At the same time, dealers of fertilizers have ultra-low stocks and farmers will need to replace a lot of nutrients in the soil. Not only did farmers under-apply fertilizer last year but they’re also seeing a record crop–the bigger the crop, the more nutrients it pulls from the soil. And finally, fertilizer normally applied late in 2009 will undoubtedly get deferred into 2010.

Right now most farmers appear convinced that the fertilizer producers have plenty of inventory to meet their needs. But in a big rush for supply early next year as farmers want to apply fertilizer and dealers want to restock their inventories could quickly put upside pressure on prices.

And the US isn’t the only game in town. Brazilian farmers also under-applied fertilizer last year. In Brazil, a big soybean harvest should begin in March, and the planting and harvest season for sugar cane begins in April/May.

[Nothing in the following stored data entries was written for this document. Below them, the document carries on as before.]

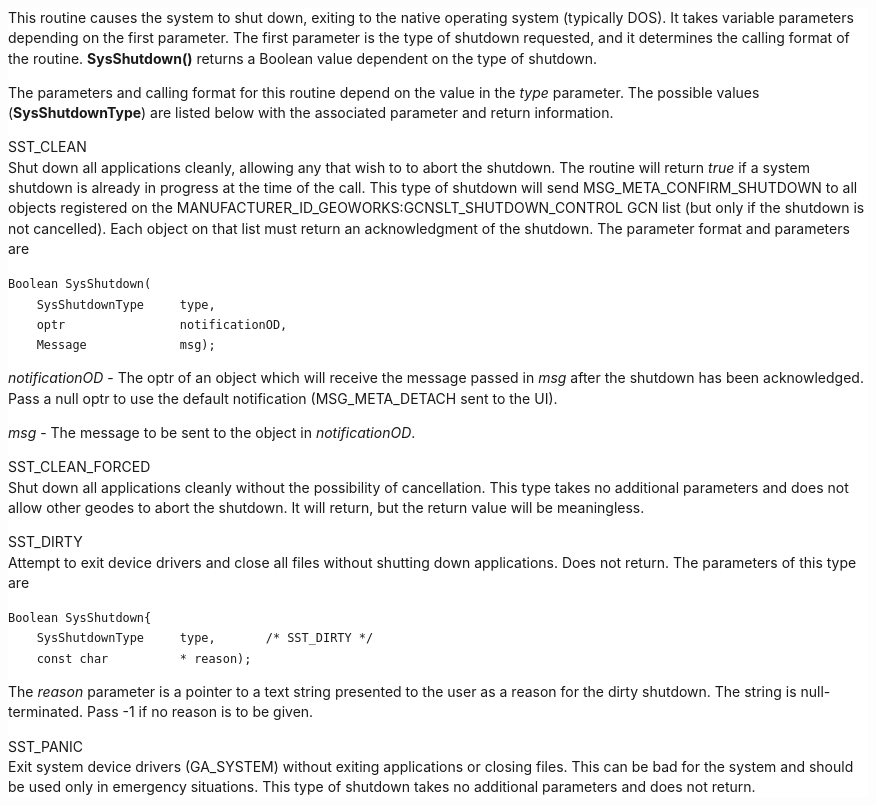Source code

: This routine causes the system to shut down, exiting to the native operating 
system (typically DOS). It takes variable parameters depending on the first 
parameter. The first parameter is the type of shutdown requested, and it 
determines the calling format of the routine. **SysShutdown()** returns a 
Boolean value dependent on the type of shutdown.

The parameters and calling format for this routine depend on the value in the 
*type* parameter. The possible values (**SysShutdownType**) are listed below 
with the associated parameter and return information.

SST_CLEAN  
Shut down all applications cleanly, allowing any that wish to to abort the 
shutdown. The routine will return *true* if a system shutdown is already 
in progress at the time of the call. This type of shutdown will send 
MSG_META_CONFIRM_SHUTDOWN to all objects registered on the 
MANUFACTURER_ID_GEOWORKS:GCNSLT_SHUTDOWN_CONTROL GCN 
list (but only if the shutdown is not cancelled). Each object on that list 
must return an acknowledgment of the shutdown. The parameter format 
and parameters are

	Boolean SysShutdown(
		SysShutdownType		type,
		optr				notificationOD,
		Message				msg);

*notificationOD* - The optr of an object which will receive the message passed in 
*msg* after the shutdown has been acknowledged. Pass a null 
optr to use the default notification (MSG_META_DETACH sent 
to the UI).

*msg* - The message to be sent to the object in *notificationOD*.

SST_CLEAN_FORCED  
Shut down all applications cleanly without the possibility of cancellation. 
This type takes no additional parameters and does not allow other geodes 
to abort the shutdown. It will return, but the return value will be 
meaningless.

SST_DIRTY  
Attempt to exit device drivers and close all files without shutting down 
applications. Does not return. The parameters of this type are

	Boolean SysShutdown{
		SysShutdownType		type,		/* SST_DIRTY */
		const char			* reason);

The *reason* parameter is a pointer to a text string presented to the user 
as a reason for the dirty shutdown. The string is null-terminated. Pass -1 
if no reason is to be given.

SST_PANIC  
Exit system device drivers (GA_SYSTEM) without exiting applications or 
closing files. This can be bad for the system and should be used only in 
emergency situations. This type of shutdown takes no additional 
parameters and does not return.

In China, the rice planting/harvesting season begins in March as well.

Given all that deferred demand I’m looking for fertilizer consumption to come back with a vengeance in early 2010, pushing prices higher in the first half of the year.

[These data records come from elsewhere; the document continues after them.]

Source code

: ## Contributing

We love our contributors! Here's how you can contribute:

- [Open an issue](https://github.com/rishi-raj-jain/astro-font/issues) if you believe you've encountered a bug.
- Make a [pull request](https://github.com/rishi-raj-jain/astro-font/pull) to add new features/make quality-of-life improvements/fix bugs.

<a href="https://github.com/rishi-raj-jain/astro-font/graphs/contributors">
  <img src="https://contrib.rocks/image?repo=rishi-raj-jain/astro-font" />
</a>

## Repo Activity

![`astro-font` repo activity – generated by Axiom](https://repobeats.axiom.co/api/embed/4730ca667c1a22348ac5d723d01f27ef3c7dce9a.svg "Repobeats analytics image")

Potash Corp of Saskatchewan (TSX: POT, NYSE: POT) has exposure to all three major fertilizers but, as its name suggests, it’s truly dominant in potash. The company controls nearly a quarter of the world’s total potash mining and production capacity and is by far the largest player in this market.

In light of the trends I noted above, total global potash demand is expected to surge back above 50 million metric tons in 2010 after slumping below 40 million in 2009. That would put potash consumption back at average levels from 2004 to 2008.

In addition, shipments from producers are likely to be larger than consumption because dealers will want to restock bare bones inventories. In its quarterly conference call on October 22, Potash noted that inventories are extremely low all over the world.

However, management highlighted Brazil; at the beginning of this year the country had 1.8 million metric tons on potash in inventory, but that figure will likely end the year closer to 300 thousand metric tons. And Malaysia and Indonesia, which began the year with high stocks, are now essentially out of potash.

And China essentially withdrew from the market in 2009. Potash Corp expects the Middle Kingdom will need at least 8 million to 9 million metric tons of imports next year to avoid a major hit to crop yields. With the government trying to encourage rural development, it’s likely China will buy the fertilizer it needs.

Potash Corp is the most exposed major fertilizer company to this big resurgence in demand.

Potash Corp should also be applauded for its discipline and expansion potential. The company has a long-term strategy of shuttering production facilities as needed to match demand. The company actually cut its own output by two-thirds in the third quarter due to weak demand and pricing for potash.

This move allowed it to maintain relatively high margins on the tons it did sell and undoubtedly helped to arrest what would have otherwise been a much larger slide in prices and a bigger build in global inventories.

It takes billions of dollars and as long as seven years to bring a new greenfield potash facility onstream. But Potash Corp has the ability to build more capacity on its existing sites, a so-called brownfield development.  This costs a small fraction of new greenfield capacity and can be built in far less time.

Potash Corp plans to increase its total capacity from around 12 million metric tons per year in 2010 to 18 million by the middle of the coming decade, primarily via brownfield expansions. That means that Potash Corp would control more than a third of the global market, making it an even more dominant player.

While potash is the company’s most important market, it also has a roughly 5 percent share of the phosphate market globally and 2 percent in nitrogen.   These markets are far more fragmented than the market for potash; the company is actually the third largest producer of both commodities despite that seemingly low market share.

Potash is likely to be the most supply-constrained fertilizer market near term, and Potash Corp is the dominant producer. Buy Potash Corp of Saskatchewan under USD105.